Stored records
● ● ●

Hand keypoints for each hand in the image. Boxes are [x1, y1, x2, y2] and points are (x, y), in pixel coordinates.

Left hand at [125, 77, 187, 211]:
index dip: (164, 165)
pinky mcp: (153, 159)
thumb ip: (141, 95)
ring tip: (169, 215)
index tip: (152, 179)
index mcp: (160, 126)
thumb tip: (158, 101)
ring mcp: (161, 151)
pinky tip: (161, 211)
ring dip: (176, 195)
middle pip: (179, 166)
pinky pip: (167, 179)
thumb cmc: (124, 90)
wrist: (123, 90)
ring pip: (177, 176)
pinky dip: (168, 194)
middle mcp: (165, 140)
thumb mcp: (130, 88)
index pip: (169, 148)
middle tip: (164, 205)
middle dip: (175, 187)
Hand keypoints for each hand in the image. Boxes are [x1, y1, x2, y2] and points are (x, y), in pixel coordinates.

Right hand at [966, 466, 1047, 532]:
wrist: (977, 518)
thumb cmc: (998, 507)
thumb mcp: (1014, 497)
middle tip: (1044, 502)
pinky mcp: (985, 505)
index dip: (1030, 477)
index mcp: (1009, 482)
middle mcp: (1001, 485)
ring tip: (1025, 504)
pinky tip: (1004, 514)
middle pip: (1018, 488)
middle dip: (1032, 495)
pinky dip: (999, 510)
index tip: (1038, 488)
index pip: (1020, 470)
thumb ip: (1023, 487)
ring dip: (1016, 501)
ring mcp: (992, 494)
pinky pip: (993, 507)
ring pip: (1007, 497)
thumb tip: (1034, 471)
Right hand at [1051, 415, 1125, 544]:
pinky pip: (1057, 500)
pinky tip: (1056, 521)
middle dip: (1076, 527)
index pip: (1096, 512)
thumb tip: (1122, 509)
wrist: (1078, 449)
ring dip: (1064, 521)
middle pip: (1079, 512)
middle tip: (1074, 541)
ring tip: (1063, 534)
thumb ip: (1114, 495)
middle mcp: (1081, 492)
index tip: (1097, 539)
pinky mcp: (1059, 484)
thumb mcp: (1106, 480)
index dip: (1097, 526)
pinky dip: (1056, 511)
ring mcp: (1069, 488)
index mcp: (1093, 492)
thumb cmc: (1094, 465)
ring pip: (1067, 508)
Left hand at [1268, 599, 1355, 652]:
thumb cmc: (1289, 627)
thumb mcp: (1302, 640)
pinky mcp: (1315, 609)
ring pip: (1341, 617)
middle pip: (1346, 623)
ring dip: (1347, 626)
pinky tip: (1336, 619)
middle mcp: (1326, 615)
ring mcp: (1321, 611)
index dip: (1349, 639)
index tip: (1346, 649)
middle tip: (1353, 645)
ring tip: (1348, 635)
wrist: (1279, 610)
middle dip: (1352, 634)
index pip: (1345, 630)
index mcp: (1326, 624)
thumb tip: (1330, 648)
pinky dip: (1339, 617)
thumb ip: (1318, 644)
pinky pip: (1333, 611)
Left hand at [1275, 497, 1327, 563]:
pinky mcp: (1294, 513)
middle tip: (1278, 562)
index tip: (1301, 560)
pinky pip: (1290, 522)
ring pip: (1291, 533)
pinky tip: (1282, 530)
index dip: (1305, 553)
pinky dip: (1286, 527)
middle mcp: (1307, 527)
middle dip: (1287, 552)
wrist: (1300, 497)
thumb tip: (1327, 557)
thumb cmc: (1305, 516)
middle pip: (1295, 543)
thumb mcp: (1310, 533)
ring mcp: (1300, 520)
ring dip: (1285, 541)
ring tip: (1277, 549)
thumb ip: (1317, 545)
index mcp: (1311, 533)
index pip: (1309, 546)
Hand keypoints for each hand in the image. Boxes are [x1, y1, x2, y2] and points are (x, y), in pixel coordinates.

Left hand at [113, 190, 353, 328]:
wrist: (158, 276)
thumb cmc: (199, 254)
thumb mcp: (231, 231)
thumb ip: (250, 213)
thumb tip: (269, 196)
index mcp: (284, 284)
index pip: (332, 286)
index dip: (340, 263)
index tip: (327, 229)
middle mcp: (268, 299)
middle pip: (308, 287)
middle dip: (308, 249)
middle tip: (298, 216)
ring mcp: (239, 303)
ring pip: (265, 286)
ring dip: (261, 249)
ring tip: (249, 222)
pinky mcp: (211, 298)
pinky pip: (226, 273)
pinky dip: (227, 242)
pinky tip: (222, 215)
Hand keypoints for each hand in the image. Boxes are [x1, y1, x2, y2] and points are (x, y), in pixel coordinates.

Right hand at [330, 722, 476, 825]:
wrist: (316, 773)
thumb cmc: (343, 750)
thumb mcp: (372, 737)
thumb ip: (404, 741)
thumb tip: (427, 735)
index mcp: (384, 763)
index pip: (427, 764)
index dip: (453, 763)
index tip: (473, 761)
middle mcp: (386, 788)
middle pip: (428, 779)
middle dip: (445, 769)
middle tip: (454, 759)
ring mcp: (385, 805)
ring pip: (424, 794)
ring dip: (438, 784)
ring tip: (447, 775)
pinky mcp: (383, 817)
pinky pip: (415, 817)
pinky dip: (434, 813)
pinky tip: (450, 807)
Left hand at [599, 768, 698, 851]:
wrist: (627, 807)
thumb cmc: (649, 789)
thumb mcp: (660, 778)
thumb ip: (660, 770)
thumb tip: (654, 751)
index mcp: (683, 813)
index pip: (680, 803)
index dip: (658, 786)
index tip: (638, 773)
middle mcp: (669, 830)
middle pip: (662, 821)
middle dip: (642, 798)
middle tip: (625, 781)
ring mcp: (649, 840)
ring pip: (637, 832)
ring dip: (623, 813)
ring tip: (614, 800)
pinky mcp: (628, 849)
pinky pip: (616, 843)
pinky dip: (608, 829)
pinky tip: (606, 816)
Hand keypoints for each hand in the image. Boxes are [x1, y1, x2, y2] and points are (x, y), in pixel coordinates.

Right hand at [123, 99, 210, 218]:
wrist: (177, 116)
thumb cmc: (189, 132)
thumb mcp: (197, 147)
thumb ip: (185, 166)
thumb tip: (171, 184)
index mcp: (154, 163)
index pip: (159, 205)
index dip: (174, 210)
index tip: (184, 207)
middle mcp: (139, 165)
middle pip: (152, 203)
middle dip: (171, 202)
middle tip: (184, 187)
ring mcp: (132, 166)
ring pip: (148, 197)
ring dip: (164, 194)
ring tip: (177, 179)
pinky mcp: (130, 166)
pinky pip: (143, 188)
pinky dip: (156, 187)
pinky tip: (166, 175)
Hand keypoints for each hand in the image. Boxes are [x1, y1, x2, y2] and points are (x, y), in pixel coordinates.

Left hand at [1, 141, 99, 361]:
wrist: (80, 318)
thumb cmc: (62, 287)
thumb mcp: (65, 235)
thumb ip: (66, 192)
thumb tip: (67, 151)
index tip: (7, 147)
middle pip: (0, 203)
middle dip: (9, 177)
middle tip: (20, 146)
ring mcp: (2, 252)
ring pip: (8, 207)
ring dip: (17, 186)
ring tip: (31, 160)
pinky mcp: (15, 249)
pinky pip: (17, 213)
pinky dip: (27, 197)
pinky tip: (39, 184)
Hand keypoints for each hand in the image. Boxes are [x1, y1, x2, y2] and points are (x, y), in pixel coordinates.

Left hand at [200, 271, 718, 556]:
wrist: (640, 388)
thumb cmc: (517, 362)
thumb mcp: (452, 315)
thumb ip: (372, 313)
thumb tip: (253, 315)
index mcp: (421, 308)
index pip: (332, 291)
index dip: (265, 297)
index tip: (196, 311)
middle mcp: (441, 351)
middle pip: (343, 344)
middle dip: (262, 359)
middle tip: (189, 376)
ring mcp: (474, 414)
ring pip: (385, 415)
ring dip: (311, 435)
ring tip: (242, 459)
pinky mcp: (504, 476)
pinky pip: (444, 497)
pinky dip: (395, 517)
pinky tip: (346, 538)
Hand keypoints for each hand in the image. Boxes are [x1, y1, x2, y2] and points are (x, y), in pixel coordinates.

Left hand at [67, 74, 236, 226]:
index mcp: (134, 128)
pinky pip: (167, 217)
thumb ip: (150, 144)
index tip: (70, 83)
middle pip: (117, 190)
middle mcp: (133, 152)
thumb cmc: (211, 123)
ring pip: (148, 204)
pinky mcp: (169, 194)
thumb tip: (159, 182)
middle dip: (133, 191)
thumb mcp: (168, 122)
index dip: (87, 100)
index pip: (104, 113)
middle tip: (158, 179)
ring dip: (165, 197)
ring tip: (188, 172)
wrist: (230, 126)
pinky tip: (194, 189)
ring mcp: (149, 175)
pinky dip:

● ● ●

_TASK DETAILS_
What are the lines from the one with "middle dip: (133, 191)" through the end of the entries? Give them again exactly, both end lines included.

_ANSWER_
middle dip: (133, 191)
thumb mcp: (168, 122)
index dip: (87, 100)
index pip: (104, 113)
middle tip: (158, 179)
ring dip: (165, 197)
ring tip: (188, 172)
wrist: (230, 126)
pinky tip: (194, 189)
ring mcp: (149, 175)
pinky dip:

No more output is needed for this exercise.